Plasmodium parasites have unique genomic features that make them an interesting case study in comparative genomics. In the last decade, the number of genome sequences for species of the Plasmodium genus has markedly increased. The availability of multiple Plasmodium genomes open the possibility to explore the genus genomic features and characteristics, and how these are shaped by evolutionary relationships. As thus, open-ended comparative analysis workflows represent a relevant approach to the study of parasites of the genus Plasmodium. Many of GoGe‘s tools and services can be used to perform individual comparative analysis or in combination to evaluate evolutionary hypothesis. In the following pages, we will highlight the use of these tools on the case study of Plasmodium spp.

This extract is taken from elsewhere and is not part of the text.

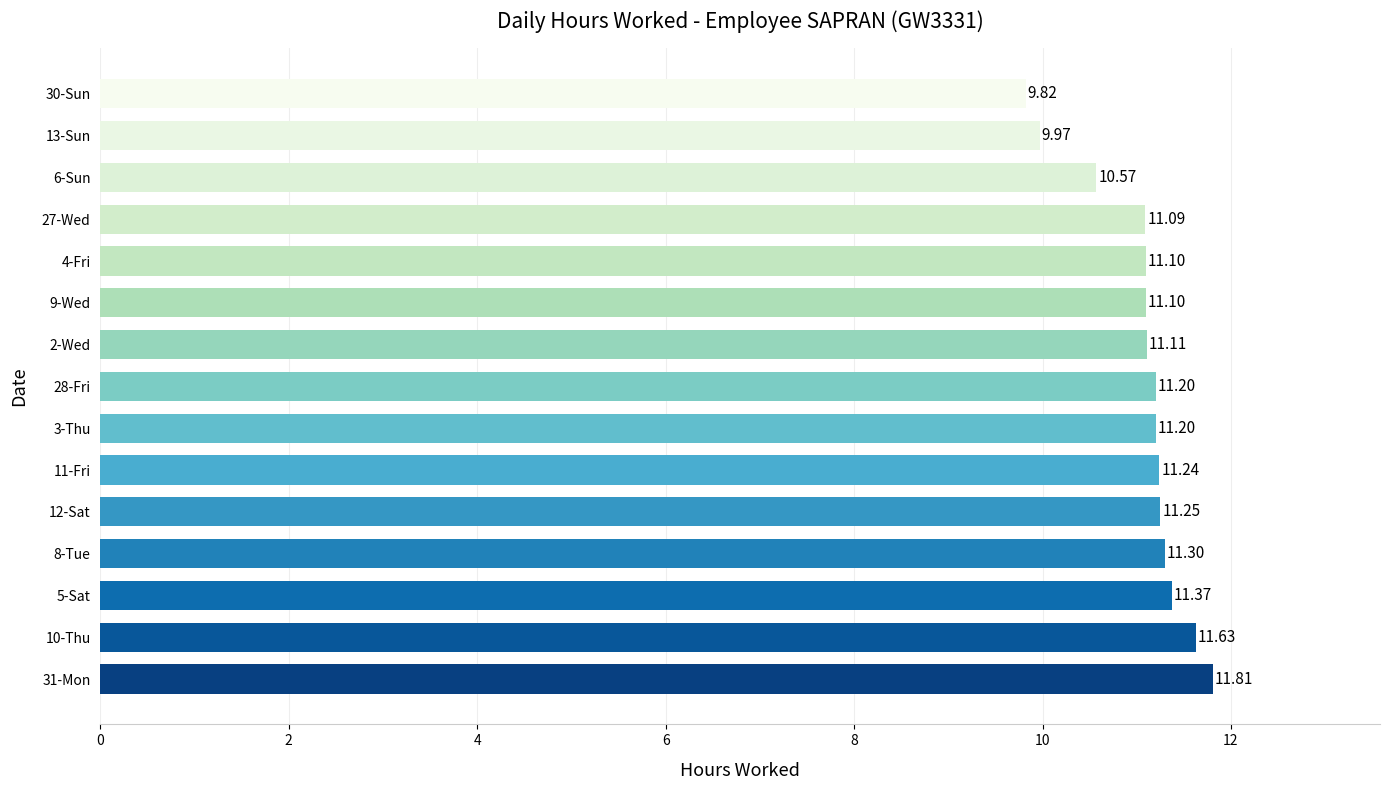

What is the difference between the values at 13-Sun and 10-Thu?

1.7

  • Remain on this page for a quick overview of Plasmodium comparative genomics using CoGe.
  • For in-depth analyses workflows of Plasmodium genomes follow these links:

Analysis

The genomes of two Plasmodium species, falciparum and knowlesi are structurally very similar to one another:

Organism Chromosome count Genome Length CDS count Genome GC content CDS GC content CDS Wobble position content non-coding GC content
Plasmodium falicparum 14 22,860,235 bp 5267 19.88% 23.72% 17.30% 14.58%
Plasmodium knowlesi 14 23,462,187 bp 5102 38.94% 40.23% 45.56% 35.12%

Their physical structure is also very similar, as can be seen in a syntenic dotplot of their genomes. However, their GC content is very different. P. falciparum‘s overall GC content is 23% while P. knowlesi is 39%. Based on the similarities of their genomes' structures, this change in GC content is relatively recent, occurring after their lineages diverged between 2,000,000-10,000 years ago [1]. This change in their overall GC content is reflected in histograms of their respective CDS sequences, and their underlying codon and amino acid usages. Using syntenic gene pairs identified by their whole genome syntenic dotplot, protein alignments were generated and back translated to codon sequence alignments, and their entire data-set was used to calculate the log-odds score frequency of codon substitutions [2]. This substitution matrix is not symmetric. Each codon in each species has a different likelihood of being substituted than it being substituted back. This is a reflection of the apparent directionality in the GC content change.